[Excerpts from a dataset]

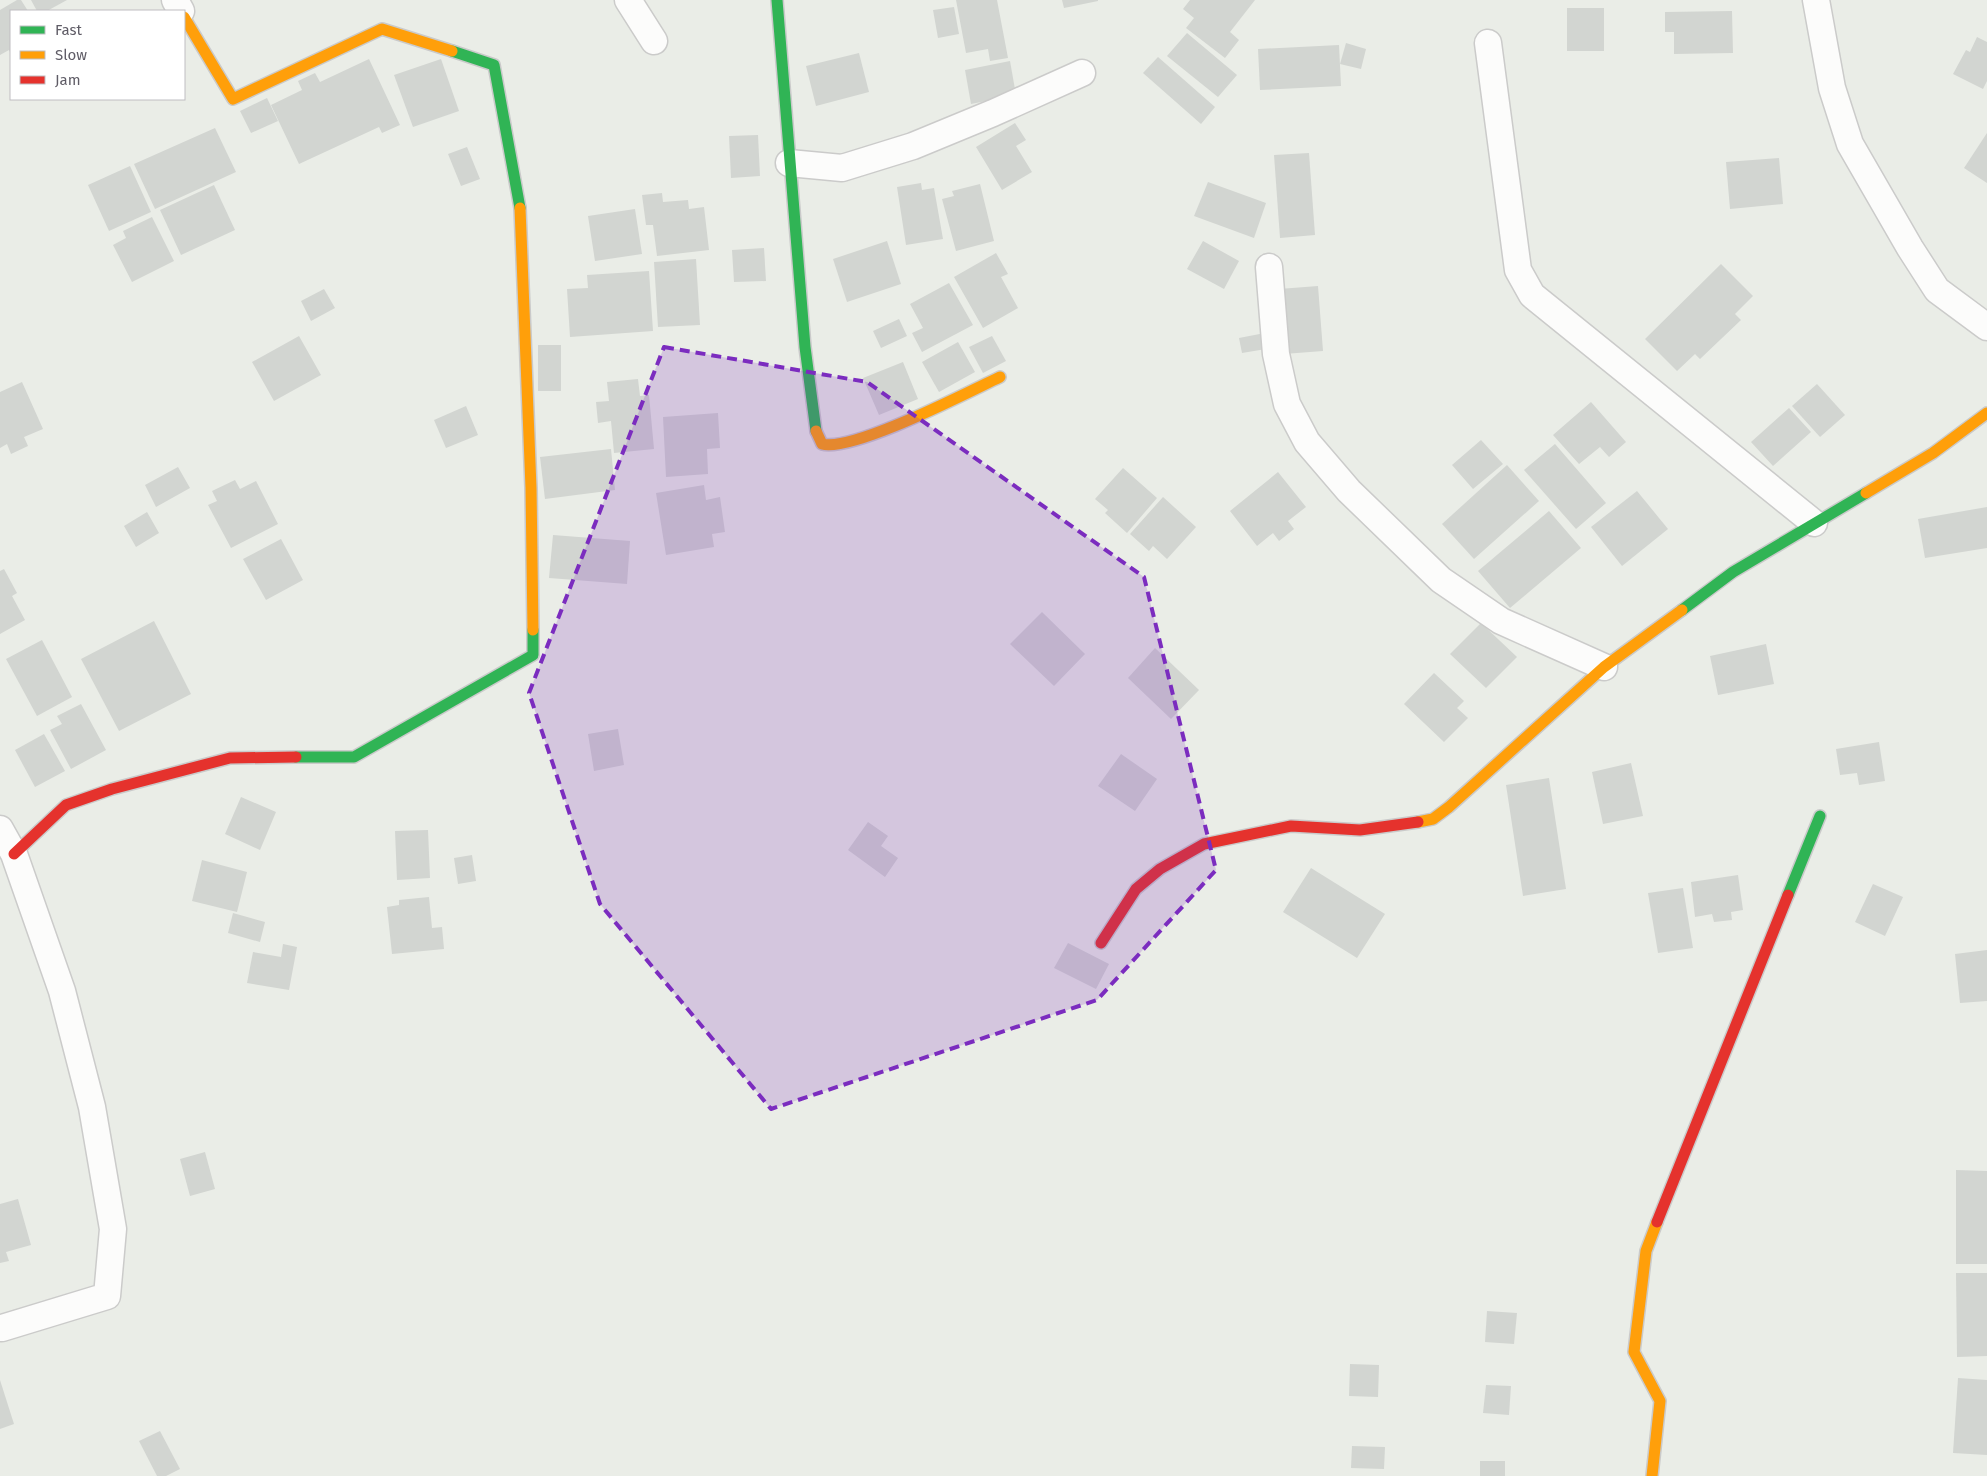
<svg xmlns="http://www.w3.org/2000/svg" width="1987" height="1476" viewBox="0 0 1987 1476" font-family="'Fira Sans',sans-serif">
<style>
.building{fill:#d2d5d1}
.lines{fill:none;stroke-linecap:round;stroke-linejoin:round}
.street-casing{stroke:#cbcbca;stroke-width:29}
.fast-casing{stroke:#cacaca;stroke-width:14}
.slow-casing{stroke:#cacaca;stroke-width:14}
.jam-casing{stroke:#cacaca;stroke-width:14}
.street{stroke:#fcfcfb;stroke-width:26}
.fast{stroke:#30b455;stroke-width:11}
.slow{stroke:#ff9f0a;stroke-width:11}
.jam{stroke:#e5322d;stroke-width:11}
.marked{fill:#7b2cbf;fill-opacity:0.2;stroke:#7b2cbf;stroke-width:4;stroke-dasharray:10 6;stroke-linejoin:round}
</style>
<rect width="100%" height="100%" fill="#eaede7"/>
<g class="building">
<polygon points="17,0 21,0 28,11 11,11 11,54 9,50 0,55 0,10"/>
<polygon points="31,0 67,0 47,11 37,11"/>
<polygon points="956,0 997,0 1008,58 990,61 988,49 966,53"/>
<polygon points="1062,0 1098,0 1098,1 1064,8"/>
<polygon points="1190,0 1255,0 1230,32 1239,40 1225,58 1186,28 1194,18 1183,9"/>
<polygon points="954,7 959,34 938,38 933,10"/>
<rect x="1567" y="8" width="37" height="43"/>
<polygon points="1732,11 1733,53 1674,54 1674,32 1665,32 1665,12"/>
<polygon points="1187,33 1237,75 1218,97 1167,56"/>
<polygon points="1977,37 1987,42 1987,81 1983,89 1953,74 1966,50 1970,52"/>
<polygon points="1346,43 1366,49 1361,69 1340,64"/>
<polygon points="1339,45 1341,86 1260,90 1258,49"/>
<polygon points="859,53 869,92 816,106 806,66"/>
<polygon points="1158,57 1215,107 1201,124 1143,73"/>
<polygon points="369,59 400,125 382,133 379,127 299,164 271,105 302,90 298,81 315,73 320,82"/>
<polygon points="441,59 459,111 413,127 394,75"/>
<polygon points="1010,61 1016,95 971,104 965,70"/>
<polygon points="267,98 278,121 251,133 240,111"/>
<polygon points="1015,123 1026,140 1016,146 1032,172 1002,190 976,147"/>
<polygon points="215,128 236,172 155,209 134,164"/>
<polygon points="1987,133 1987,183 1964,168"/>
<polygon points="758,135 760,176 731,178 729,136"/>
<polygon points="467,147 480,179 461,186 448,154"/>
<polygon points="1309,153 1315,235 1280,238 1274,155"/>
<polygon points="1779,158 1783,204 1730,209 1726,162"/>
<polygon points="130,166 151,212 109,231 88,185"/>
<polygon points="1208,182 1266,203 1254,238 1194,216"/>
<polygon points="921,183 922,190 934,188 943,239 906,245 897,187"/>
<polygon points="980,184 994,241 956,251 942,199 954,196 952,191"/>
<polygon points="214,185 235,230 181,255 160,210"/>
<polygon points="662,193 663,202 688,200 689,209 704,207 709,250 657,256 653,225 646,225 642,195"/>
<polygon points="635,209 642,254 595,261 588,216"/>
<polygon points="152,217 174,261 132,282 113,245 126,238 123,231"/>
<polygon points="887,241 901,284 847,302 833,259"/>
<polygon points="1203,241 1239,261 1224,289 1187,269"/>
<polygon points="764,248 766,281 734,282 732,250"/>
<polygon points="996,253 1008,274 1001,277 1018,308 983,328 954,277"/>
<polygon points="696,259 700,325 658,327 654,262"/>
<polygon points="1721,264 1753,296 1735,314 1741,320 1700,359 1695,354 1677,371 1645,339"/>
<polygon points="649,271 653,331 570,337 567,289 588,288 587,275"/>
<polygon points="949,283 973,325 922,352 912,333 923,328 910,304"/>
<polygon points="1318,286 1323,351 1284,354 1279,289"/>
<polygon points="324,289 335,308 311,321 301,301"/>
<polygon points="899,319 907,336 881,348 873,331"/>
<polygon points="1270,332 1272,348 1242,353 1239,338"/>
<polygon points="299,336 321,375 274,401 252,362"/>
<polygon points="992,336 1006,361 983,373 969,347"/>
<polygon points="958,342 975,372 939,392 922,362"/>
<rect x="538" y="345" width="23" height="46"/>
<polygon points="903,362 918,399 879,415 863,378"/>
<polygon points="638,379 640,396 649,395 654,449 614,453 611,421 598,423 596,402 609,401 607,382"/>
<polygon points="22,382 43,429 24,437 28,446 11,454 7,444 0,448 0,392"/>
<polygon points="1817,384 1845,415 1820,437 1792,406"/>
<polygon points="1591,402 1626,442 1609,457 1600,447 1579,464 1553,435"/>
<polygon points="466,406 478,435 446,448 434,420"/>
<polygon points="1789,408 1811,432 1773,466 1751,442"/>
<polygon points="718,413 720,448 707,449 708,474 666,477 663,417"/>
<polygon points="1481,440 1503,464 1473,489 1452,465"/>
<polygon points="1555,444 1606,503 1576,529 1524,470"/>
<polygon points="611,449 615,490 545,499 540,457"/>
<polygon points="1507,465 1539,501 1474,559 1442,524"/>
<polygon points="178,467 190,488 156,507 145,485"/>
<polygon points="1123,468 1157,498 1127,533 1105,513 1108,510 1095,499"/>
<polygon points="1278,472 1306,507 1288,521 1294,529 1279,541 1273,533 1257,546 1230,511"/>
<polygon points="235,480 240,489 256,481 278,524 231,548 208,505 217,501 212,491"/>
<polygon points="704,485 706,500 720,497 725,532 712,534 714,547 666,555 656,493"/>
<polygon points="1637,491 1668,529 1622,566 1591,527"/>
<polygon points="1163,497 1196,527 1167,559 1153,546 1149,551 1130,534"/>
<polygon points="1987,507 1987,548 1925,558 1918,519"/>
<polygon points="1549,511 1581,548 1510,608 1478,571"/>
<polygon points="147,512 159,533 136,547 124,526"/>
<polygon points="553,535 630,541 627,584 549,578"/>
<polygon points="281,539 303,580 266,600 243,559"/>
<polygon points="4,569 17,593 12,596 25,620 0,634 0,571"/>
<polygon points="1042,612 1085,654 1054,686 1010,644"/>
<polygon points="154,621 191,694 119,731 81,659"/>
<polygon points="1481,623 1517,657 1486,688 1450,654"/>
<polygon points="42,640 72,697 37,716 6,659"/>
<polygon points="1766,644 1774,684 1718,695 1710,656"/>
<polygon points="1155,648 1199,690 1171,719 1128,678"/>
<polygon points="1434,673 1464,701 1457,708 1468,718 1444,742 1404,704"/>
<polygon points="81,704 106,750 71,769 50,730 62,724 57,716"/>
<polygon points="618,729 624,765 594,771 588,734"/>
<polygon points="44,734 65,771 35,787 15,750"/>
<polygon points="1879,742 1885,781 1859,785 1857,773 1840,775 1836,749"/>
<polygon points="1121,754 1157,779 1135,811 1098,786"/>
<polygon points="1631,763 1643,816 1603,824 1592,772"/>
<polygon points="1549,778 1566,889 1523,896 1506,785"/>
<polygon points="241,797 276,812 260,850 225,834"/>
<polygon points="868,822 888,836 881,846 898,858 885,877 848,850"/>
<polygon points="428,830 430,878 397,880 395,831"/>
<polygon points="472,855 476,881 458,884 454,858"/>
<polygon points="202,860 247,872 237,912 192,901"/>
<polygon points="1311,868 1385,914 1357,958 1283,912"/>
<polygon points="1738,875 1743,910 1731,912 1732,920 1714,922 1712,914 1695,917 1691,882"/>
<polygon points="1873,884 1903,897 1885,936 1855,922"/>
<polygon points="1683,888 1693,948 1658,953 1648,893"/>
<polygon points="429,897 432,928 442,927 444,949 392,954 387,907 399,905 399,900"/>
<polygon points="233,913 265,922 260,942 228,933"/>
<polygon points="1068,943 1109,964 1096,989 1054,968"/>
<polygon points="283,944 297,947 289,990 247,983 253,952 281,957"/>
<polygon points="1987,950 1987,1001 1960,1003 1955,954"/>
<polygon points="205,1152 215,1189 190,1196 180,1159"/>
<polygon points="1956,1170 1987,1171 1987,1264 1956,1264"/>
<polygon points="18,1199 31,1245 6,1252 9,1261 0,1263 0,1204"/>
<polygon points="1956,1273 1987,1273 1987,1356 1957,1357"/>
<polygon points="1487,1311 1517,1313 1514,1344 1485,1342"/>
<polygon points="1350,1364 1379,1365 1378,1397 1349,1396"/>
<polygon points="1958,1378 1987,1380 1987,1455 1953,1453"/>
<polygon points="0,1380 14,1424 0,1429"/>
<polygon points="1486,1385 1511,1386 1509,1415 1483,1413"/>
<polygon points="160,1431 180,1469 166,1476 157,1476 139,1441"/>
<polygon points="1352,1446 1385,1447 1384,1469 1351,1468"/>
<rect x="1480" y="1461" width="25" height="15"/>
</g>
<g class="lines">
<defs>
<g id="street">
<polyline points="175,0 181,11"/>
<polyline points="628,0 654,41"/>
<polyline points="1816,0 1832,88 1850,144 1910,248 1937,290 1987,327"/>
<polyline points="1488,43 1518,270 1532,295 1814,523"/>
<polyline points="789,163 842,168 913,146 993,113 1082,73"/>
<polyline points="1269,267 1276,354 1287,404 1307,442 1349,491 1441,580 1501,621 1604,667"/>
<polyline points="0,829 14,854 62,991 92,1107 113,1229 107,1296 2,1328"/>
</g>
<g id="fast">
<polyline points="777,0 805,347 816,431"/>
<polyline points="452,51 494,65 520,208"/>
<polyline points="1682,610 1733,572 1866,493"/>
<polyline points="296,757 354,757 533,655 533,630"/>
<polyline points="1788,895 1820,816"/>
</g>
<g id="slow">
<polyline points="184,17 233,99 382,29 452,51"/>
<polyline points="520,208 531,488 533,630"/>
<path d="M816,431L822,444C853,452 966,393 1000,377"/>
<polyline points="1866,493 1933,453 1987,413"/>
<polyline points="1418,822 1433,819 1449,807 1604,667 1682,610"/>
<polyline points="1652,1476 1660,1401 1634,1352 1646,1251 1657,1222"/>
</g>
<g id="jam">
<polyline points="14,854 66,805 112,789 230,758 296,757"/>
<polyline points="1101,943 1136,889 1160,869 1204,844 1291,826 1360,830 1418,822"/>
<polyline points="1657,1222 1788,895"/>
</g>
</defs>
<use href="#street" class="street-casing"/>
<use href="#fast" class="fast-casing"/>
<use href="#slow" class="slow-casing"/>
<use href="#jam" class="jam-casing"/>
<use href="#street" class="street"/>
<use href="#fast" class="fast"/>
<use href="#slow" class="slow"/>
<use href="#jam" class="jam"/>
</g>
<path class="marked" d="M664,347L867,382L1144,577L1216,870L1097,1000L771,1109L600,904L529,693Z"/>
<rect x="10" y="10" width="175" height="90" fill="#ffffff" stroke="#bfbec2"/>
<rect x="20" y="26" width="25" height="8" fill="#30b455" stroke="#bfbec2"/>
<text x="55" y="35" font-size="15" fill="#5f5c66">Fast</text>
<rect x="20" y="51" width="25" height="8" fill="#ff9f0a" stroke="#bfbec2"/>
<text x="55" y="60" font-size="15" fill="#5f5c66">Slow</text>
<rect x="20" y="76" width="25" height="8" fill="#e5322d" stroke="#bfbec2"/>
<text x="55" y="85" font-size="15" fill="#5f5c66">Jam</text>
</svg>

YOUR TASK: Wherever the word "casing" occurs in the data above, copy the line it sits in.

ANSWER FOR THIS EXERCISE:
.street-casing{stroke:#cbcbca;stroke-width:29}
.fast-casing{stroke:#cacaca;stroke-width:14}
.slow-casing{stroke:#cacaca;stroke-width:14}
.jam-casing{stroke:#cacaca;stroke-width:14}
<use href="#street" class="street-casing"/>
<use href="#fast" class="fast-casing"/>
<use href="#slow" class="slow-casing"/>
<use href="#jam" class="jam-casing"/>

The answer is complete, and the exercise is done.